Exercise 1: Revise all of the data excerpts, replacing "series" with "groups" wherever it appears and leaving everything else unchanged. Leave the pictures out of your answer.

Selected passage:
# After 6 months, FINALLY got to test my 1973 Ariens. Some Qs for the pros.



## Stang (Mar 28, 2015)

Hi all, 

Last July I bought a non-running 910019 machine (1973, 6hp, 24" bucket) and got her to fire up after a carb and points replacement and some other minor things. I had to wait until the recent east coast blizzard to finally test this thing - what a way to "break" it in! 30+ inches for a first run. 

I have to say, I am thoroughly impressed with how tough these old machines are. I might be an Ariens guy for a long time now. I just bought a house in the same neighborhood I currently live in, so I actually had 2 properties to clear, both with long driveways. After a bit of a learning process on my part, I got both properties clear. 

Here are my impressions, along with some followup questions in boldface for the pros here:

- Everything I read about these machines liking lots of snow is true. My throw was best when it was being constantly fed. 

- I have the stock turf tires and the automotive style differential with the lockout switch. For heavy passes, I locked the differential and was able to get everything done. I can recognize where chains or snow hogs would have been helpful, but the locking differential gives it enormous traction as is. 

- At first, I was disappointed in the throw. I was barely clearing 2-3 feet, with the chute on the right yielding the best results. Then I saw how quickly things were getting clogged up, as my chute is rusty and inside bucket/augers/etc. are scratched. Things improved nicely with some silicone spray, but only for a half hour or so. Pam spray seemed to work the best. I also had a full throttle issue (see below) that I recognized toward the end and increased my throwing distance. Still, I topped out at about 5-6 feet. Perhaps an impeller kit is in order.

Exercise 2: According to the snowblower post, which spray seemed to work best against clogging?

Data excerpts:

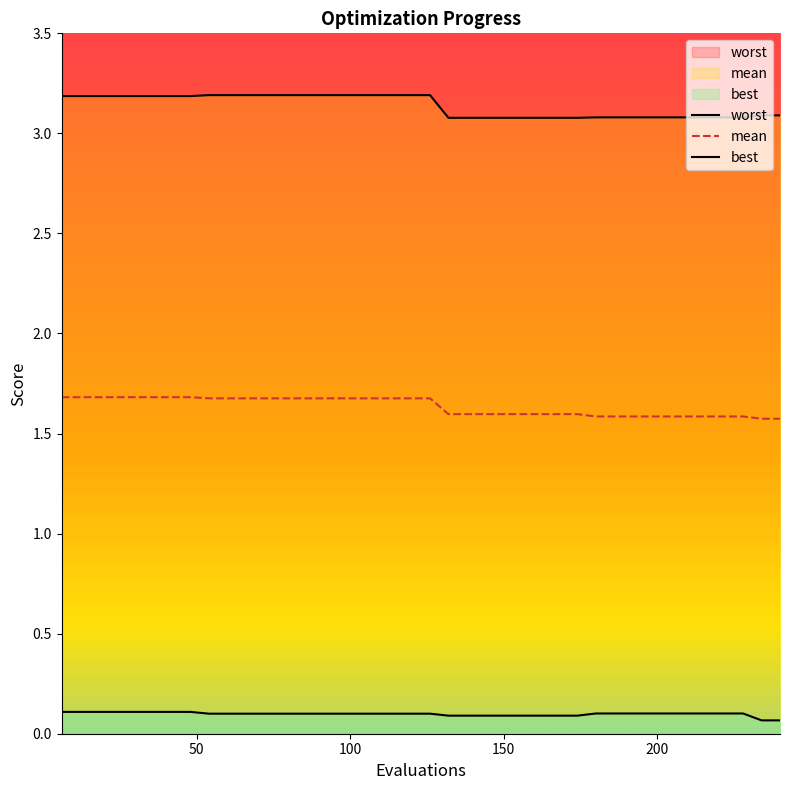

Rank the series by their maximum value, from highest to lowest.

worst, mean, best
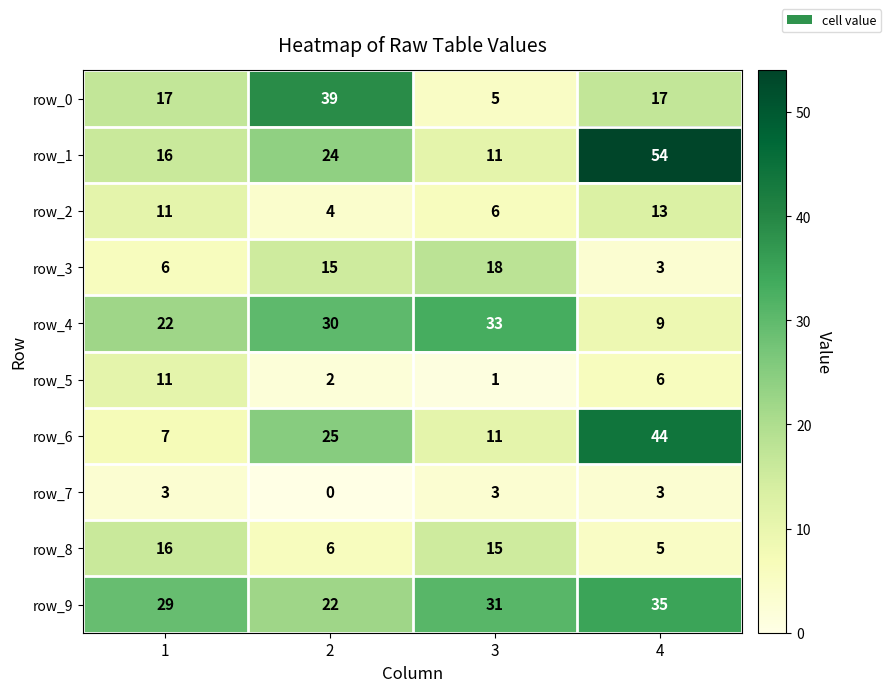

How many row_4 values are between 22 and 33?

3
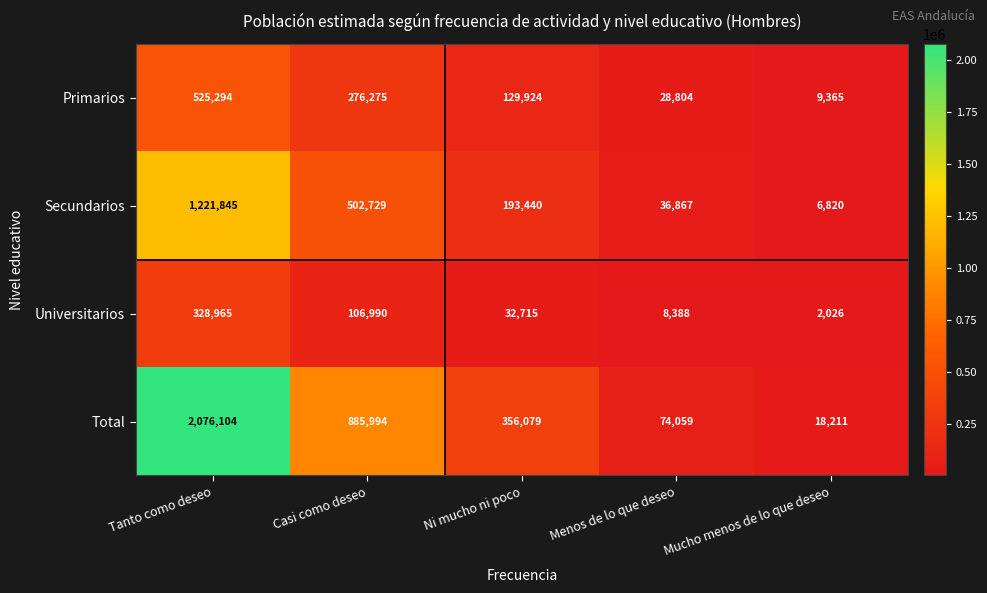

At which category is the sum across all series the highest?

Tanto como deseo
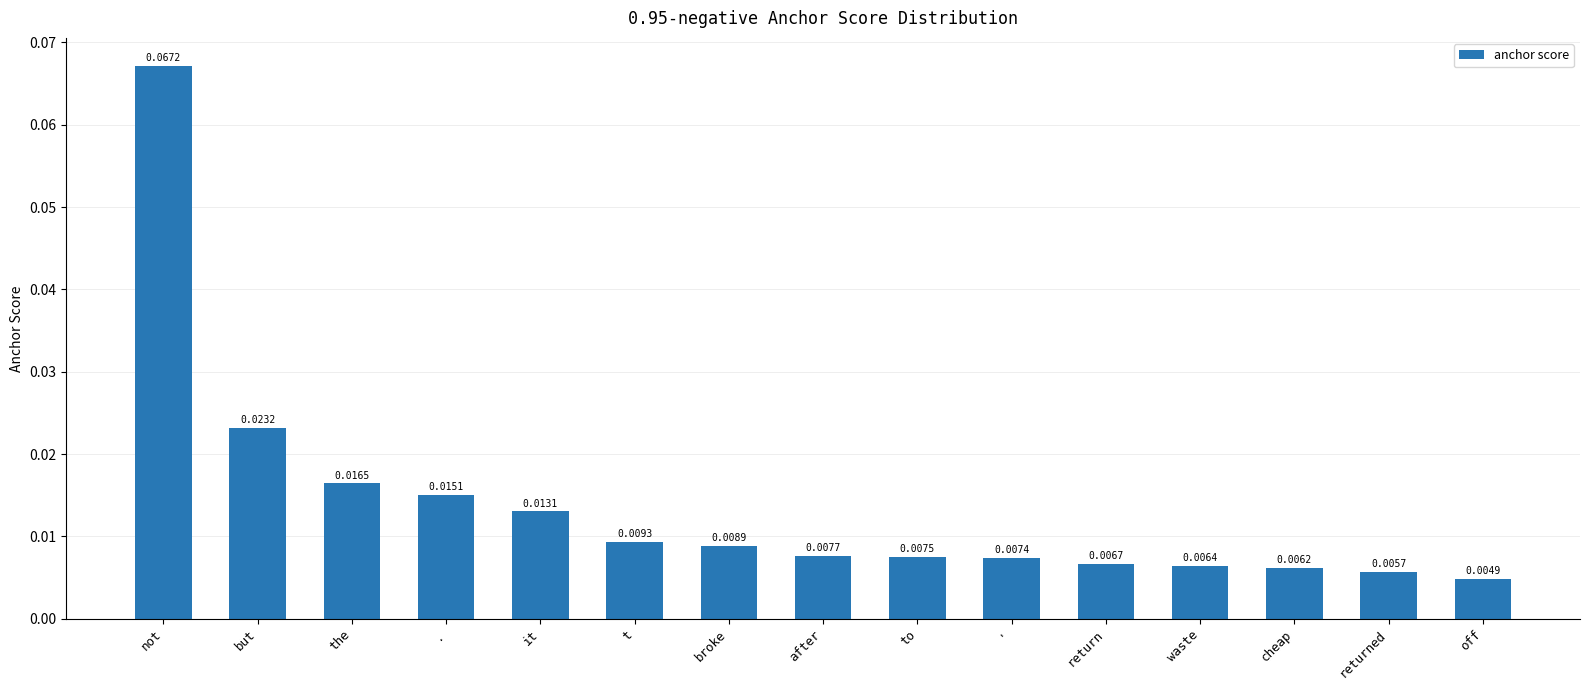

How many bars are there in total?

15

Expected answer 1:
Rank the groups by their maximum value, from highest to lowest.

worst, mean, best

How many row_4 values are between 22 and 33?

3

At which category is the sum across all groups the highest?

Tanto como deseo

How many bars are there in total?

15

Expected answer 2: Pam spray seemed to work the best.